Memory Virtualization
EPT, shadow paging, balloon driver, and huge pages for KVM guests
Two layers of address translation
A guest OS thinks it controls physical memory. It doesn't — it controls guest physical addresses (GPA), which KVM translates to host physical addresses (HPA) using a second page table layer.
Guest virtual → Guest physical → Host physical
(guest CR3) (EPT / shadow PT)
Without hardware: two separate walks, merged by software (shadow paging)

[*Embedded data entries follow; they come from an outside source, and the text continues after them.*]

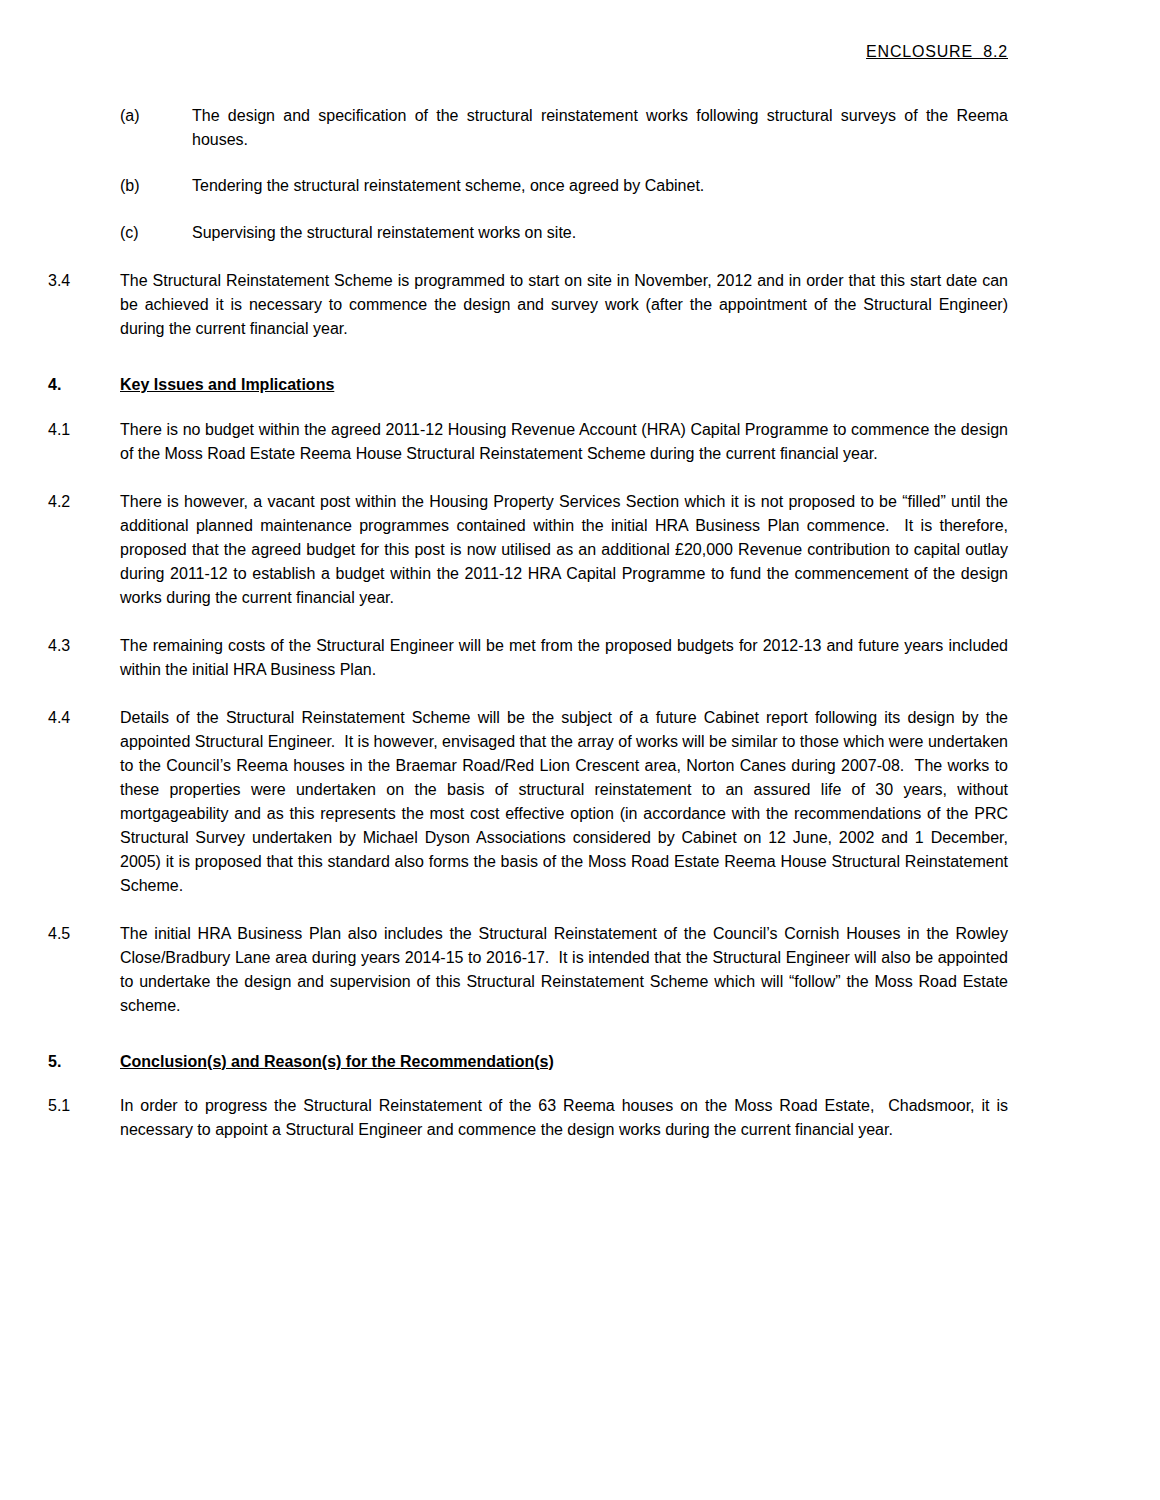ENCLOSURE 8.2
(a) The design and specification of the structural reinstatement works following structural surveys of the Reema houses.
(b) Tendering the structural reinstatement scheme, once agreed by Cabinet.
(c) Supervising the structural reinstatement works on site.
3.4 The Structural Reinstatement Scheme is programmed to start on site in November, 2012 and in order that this start date can be achieved it is necessary to commence the design and survey work (after the appointment of the Structural Engineer) during the current financial year.
4. Key Issues and Implications
4.1 There is no budget within the agreed 2011-12 Housing Revenue Account (HRA) Capital Programme to commence the design of the Moss Road Estate Reema House Structural Reinstatement Scheme during the current financial year.
4.2 There is however, a vacant post within the Housing Property Services Section which it is not proposed to be “filled” until the additional planned maintenance programmes contained within the initial HRA Business Plan commence. It is therefore, proposed that the agreed budget for this post is now utilised as an additional £20,000 Revenue contribution to capital outlay during 2011-12 to establish a budget within the 2011-12 HRA Capital Programme to fund the commencement of the design works during the current financial year.
4.3 The remaining costs of the Structural Engineer will be met from the proposed budgets for 2012-13 and future years included within the initial HRA Business Plan.
4.4 Details of the Structural Reinstatement Scheme will be the subject of a future Cabinet report following its design by the appointed Structural Engineer. It is however, envisaged that the array of works will be similar to those which were undertaken to the Council’s Reema houses in the Braemar Road/Red Lion Crescent area, Norton Canes during 2007-08. The works to these properties were undertaken on the basis of structural reinstatement to an assured life of 30 years, without mortgageability and as this represents the most cost effective option (in accordance with the recommendations of the PRC Structural Survey undertaken by Michael Dyson Associations considered by Cabinet on 12 June, 2002 and 1 December, 2005) it is proposed that this standard also forms the basis of the Moss Road Estate Reema House Structural Reinstatement Scheme.
4.5 The initial HRA Business Plan also includes the Structural Reinstatement of the Council’s Cornish Houses in the Rowley Close/Bradbury Lane area during years 2014-15 to 2016-17. It is intended that the Structural Engineer will also be appointed to undertake the design and supervision of this Structural Reinstatement Scheme which will “follow” the Moss Road Estate scheme.
5. Conclusion(s) and Reason(s) for the Recommendation(s)
5.1 In order to progress the Structural Reinstatement of the 63 Reema houses on the Moss Road Estate, Chadsmoor, it is necessary to appoint a Structural Engineer and commence the design works during the current financial year.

With EPT/NPT: hardware does a 2D walk automatically
Extended Page Tables (EPT / NPT)
Intel EPT (Extended Page Tables) and AMD NPT (Nested Page Tables) are the hardware mechanisms for GPA→HPA translation. They eliminate the need for shadow page tables on modern hardware.
EPT page walk
The CPU walks both GCR3 (guest CR3) and the EPT pointer (EPTP) simultaneously:
For a 4-level guest walking a 4-level EPT, the hardware may touch up to 24 page table entries in the worst case (4 guest + 4×4 EPT walks).
struct kvm_mmu
/* arch/x86/include/asm/kvm_host.h */
struct kvm_mmu {
/* Page fault handler: invoked on GPA fault */
int (*page_fault)(struct kvm_vcpu *vcpu,
struct kvm_page_fault *fault);
/* TLB flush */
void (*invlpg)(struct kvm_vcpu *vcpu, gva_t gva, hpa_t root_hpa);
/* Root (top-level EPT/shadow PT physical address) */
hpa_t root_hpa;
gpa_t root_pgd;
union kvm_mmu_page_role root_role;
/* GPA fault address from VMCS exit qualification */
gpa_t gpa_available;
/* Shadow page table state */
struct kvm_mmu_page *pae_root;
struct kvm_mmu_root_info prev_roots[KVM_MMU_NUM_PREV_ROOTS];
};
EPT violation handling
When a guest accesses memory with no EPT entry, the CPU triggers an EPT violation VM exit:
/* arch/x86/kvm/mmu/mmu.c */
static int handle_ept_violation(struct kvm_vcpu *vcpu)
{
gpa_t gpa = vmcs_read64(GUEST_PHYSICAL_ADDRESS);
u64 exit_qual = vmcs_readl(EXIT_QUALIFICATION);
/*
* exit_qual bits:
* bit 0: read fault
* bit 1: write fault
* bit 2: fetch fault
* bit 7: GPA in addr translation of GVA (not a direct access)
*/
/* Look up or create the HPA mapping */
return kvm_mmu_page_fault(vcpu, gpa, error_code, NULL, 0);
}
static int kvm_mmu_page_fault(struct kvm_vcpu *vcpu, gpa_t cr2_or_gpa,
u64 error_code, ...)
{
/* Try to resolve the fault by building EPT entries */
r = kvm_mmu_do_page_fault(vcpu, cr2_or_gpa, error_code, false, &emulation_type);
if (r == RET_PF_INVALID) {
/* Emulate the access (e.g., MMIO to a device region) */
r = handle_mmio_page_fault(vcpu, cr2_or_gpa, is_present_gpte(error_code));
}
return r;
}
struct kvm_mmu_page (shadow pages)
KVM tracks EPT/shadow pages via struct kvm_mmu_page. One struct per page table page:
struct kvm_mmu_page {
struct list_head link; /* in kvm->arch.active_mmu_pages */
struct hlist_node hash_link; /* hash table by gfn */
struct list_head lpage_disallowed_link;
bool unsync; /* sptes may be out of date */
u8 mmu_valid_gen; /* generation counter */
gfn_t gfn; /* guest frame number this page maps */
union kvm_mmu_page_role role; /* level, cr4_pae, access bits, ... */
u64 *spt; /* the actual page table page (4096 bytes) */
gfn_t *shadowed_translation; /* gfn for each spte */
struct kvm_rmap_head parent_ptes; /* reverse map: who points here */
atomic_t write_flooding_count;
};
Shadow paging (without EPT)
On older hardware without EPT, KVM maintains shadow page tables that directly map GVA→HPA. The guest's CR3 points to the shadow page table, not its own.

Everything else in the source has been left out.